EXTRACT:

********

Chess and its embrace of AI
I took a day off from work to take my children to participate in their first age-group chess tournament. It was the day before India's 77th Independence Day. I shared my excitement with a friend about my love for chess, and how I played the game when I was young, but that was more than 25 years go. His response was stunning:
Oh. So you played the game when in an age when it still mattered to humans!
It shook me a bit. But it was a deep reflecting moment. On one hand it was a proud moment for India that 4 out of 8 in the Quarter Finals of the Fide World Chess Championship were Indians. On the other hand, there is merit in the thinking of my friend, that computers trumped humans for the first time in 1997 - in what was dubbed as the game of Humanity vs Computers - when Kasparov lost to IBM's DeepBlue. I remember reading about this as a kid in "The Hindu" which then had a section that published the games played in prominent tournaments between grand masters. And I can vividly recall how my aspirations shifted from being the next Kasparov to beating this machine! I was a child imagining of a world with possibilities.
Otherwise, with a rational mind, considering Moore's law, I should have given up playing chess - because it was probably the end of the game's relevance for humans. Computers cracked it and were only going to get better at it. Today, there are advanced engines such as Stockfish and Alpha Zero which play games that are incomprehensible sometimes even to the top grandmasters of the game.

********

Visual layout annotation data
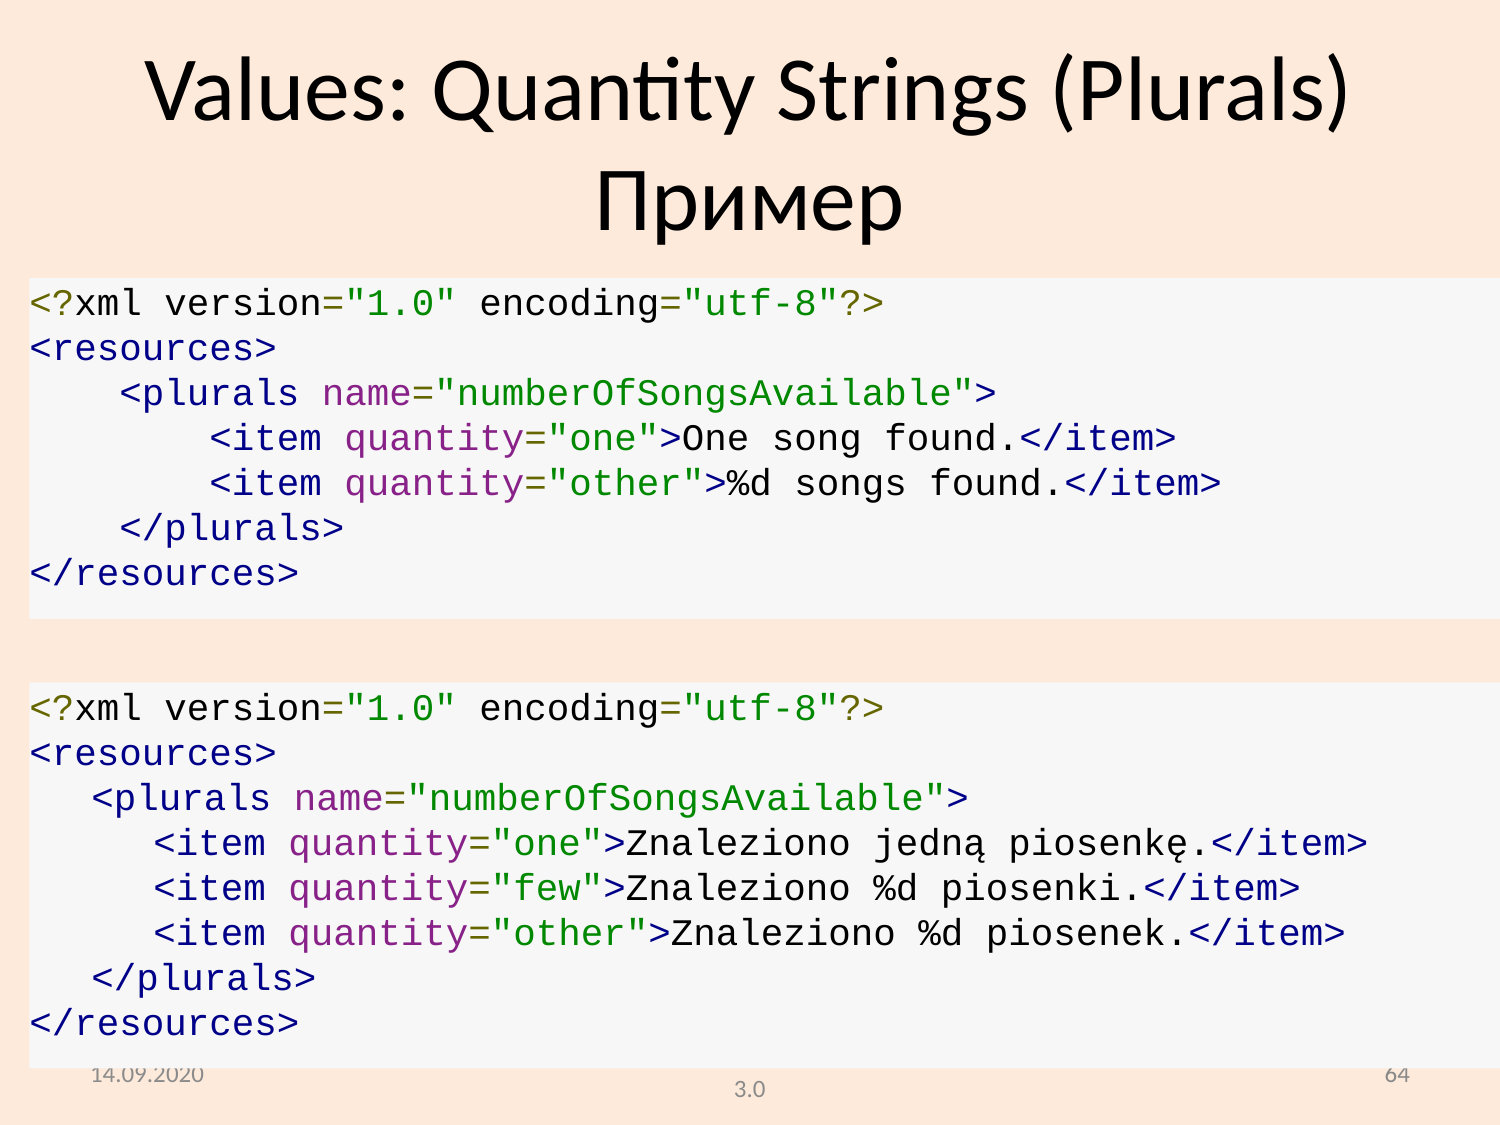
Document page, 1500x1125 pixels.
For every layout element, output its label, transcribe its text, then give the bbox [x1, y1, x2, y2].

text_box <?xml version="1.0" encoding="utf-8"?> <resources> <plurals name="numberOfSongsAvailable"> <item quantity="one">Znaleziono jedną piosenkę.</item> <item quantity="few">Znaleziono %d piosenki.</item> <item quantity="other">Znaleziono %d piosenek.</item> </plurals> </resources> [29, 682, 1500, 1069]
text_box <?xml version="1.0" encoding="utf-8"?> <resources> <plurals name="numberOfSongsAvailable"> <item quantity="one">One song found.</item> <item quantity="other">%d songs found.</item> </plurals> </resources> [29, 277, 1500, 620]
title Values: Quantity Strings (Plurals) Пример [75, 45, 1425, 233]
slide_number <number> [1074, 1069, 1425, 1103]
footer Creative Commons Attribution-ShareAlike 3.0 [512, 1069, 988, 1103]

********

PROBLEMS AND TASKS:
A - According to the essay on chess and AI, how many of the eight players in the Quarter Finals of the FIDE World Chess Championship were Indians?
B - Reproduce word for word the stretch of the essay on chess and AI from "Chess and its" through "mattered to humans!".

SOLUTIONS FOR EACH TASK:
A - Four of the eight.

B -
Chess and its embrace of AI
I took a day off from work to take my children to participate in their first age-group chess tournament. It was the day before India's 77th Independence Day. I shared my excitement with a friend about my love for chess, and how I played the game when I was young, but that was more than 25 years go. His response was stunning:
Oh. So you played the game when in an age when it still mattered to humans!